Problem details:
Take from the data every line in which the word "press" is found.

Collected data

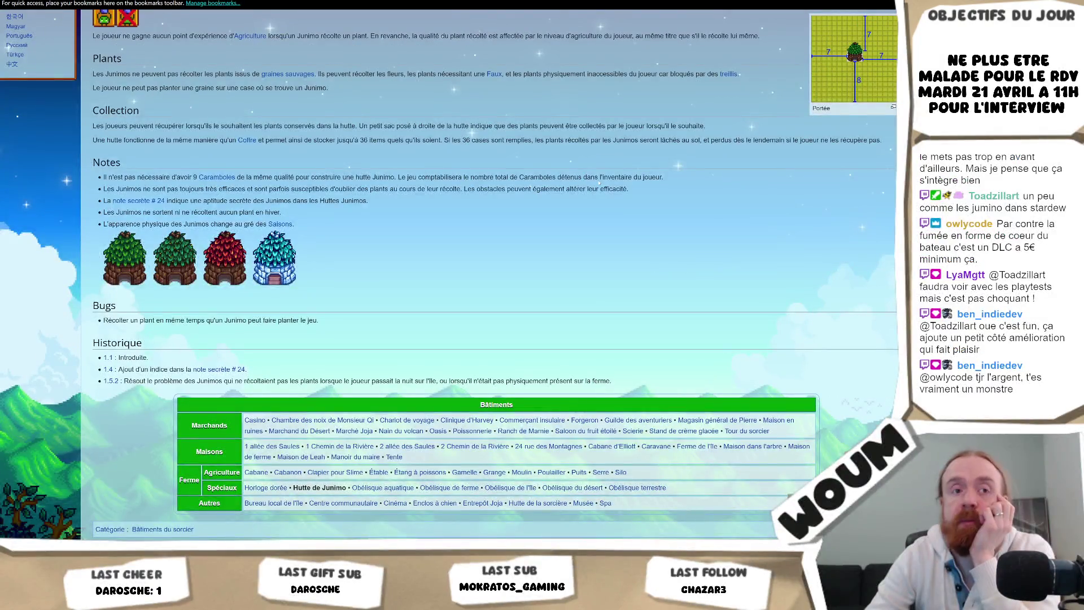
pyautogui.press('alt+Left')
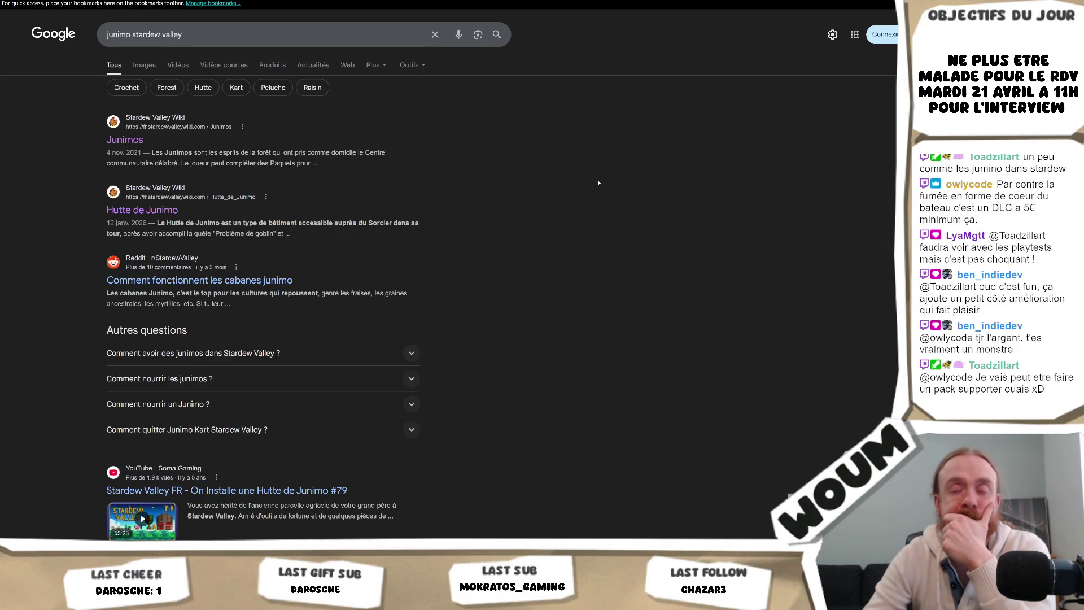
# - Scroll the junimo results, then switch to the One Coin Museum Steam tab
pyautogui.scroll(-5, 563, 191)
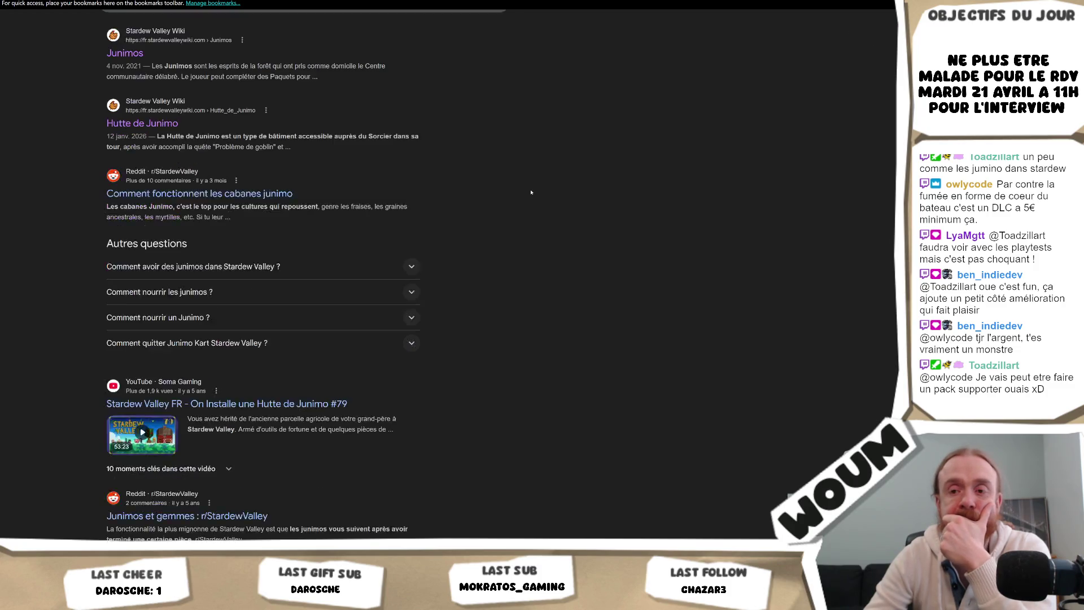
pyautogui.scroll(-8, 536, 186)
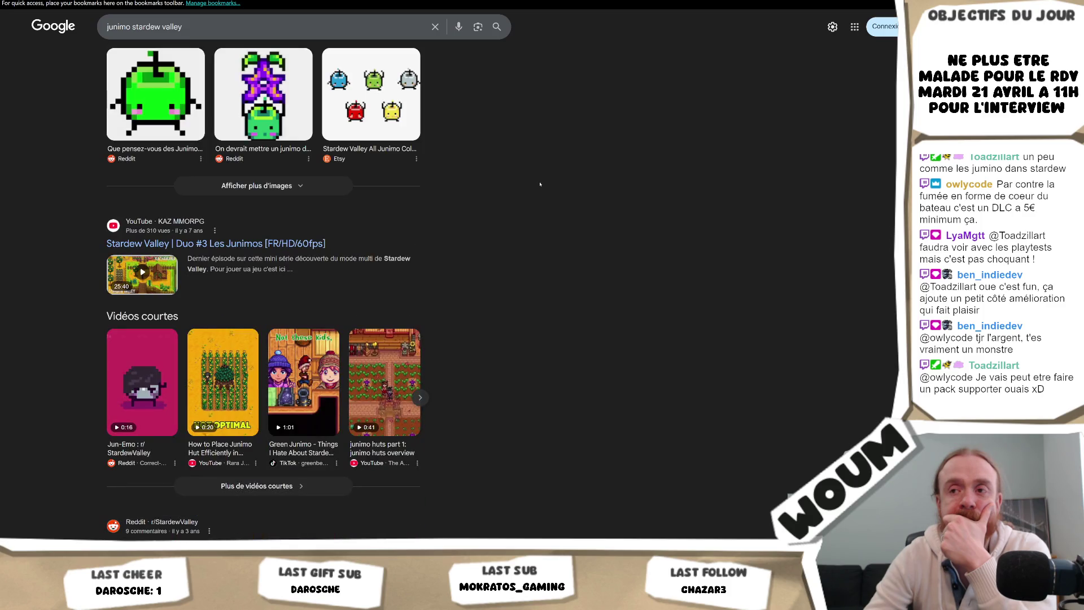
pyautogui.scroll(12, 539, 184)
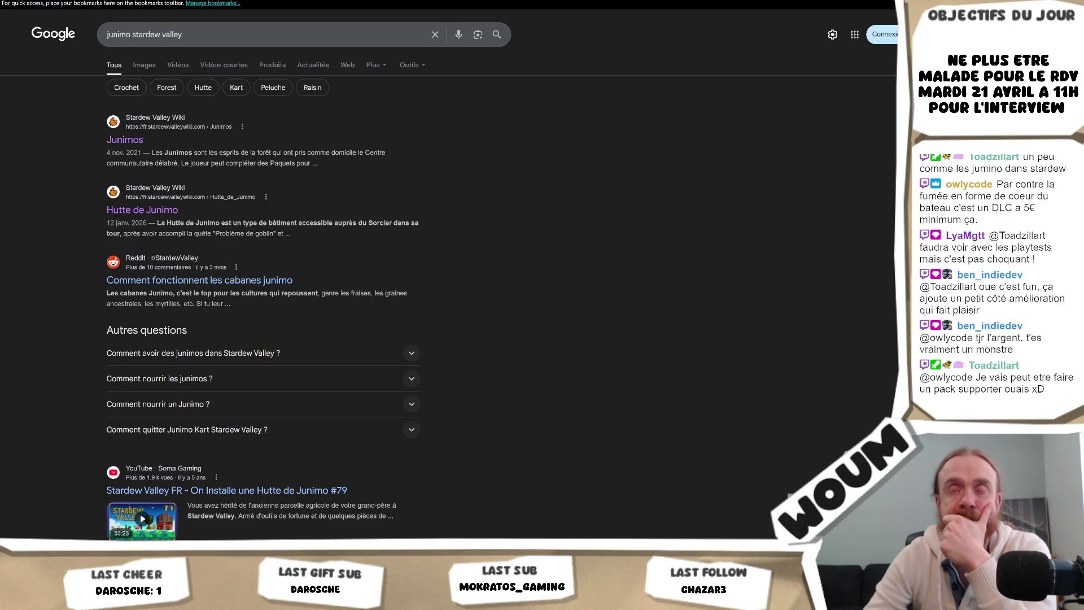
pyautogui.press('ctrl+Tab')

Response below:
pyautogui.press('alt+Left')
pyautogui.press('ctrl+Tab')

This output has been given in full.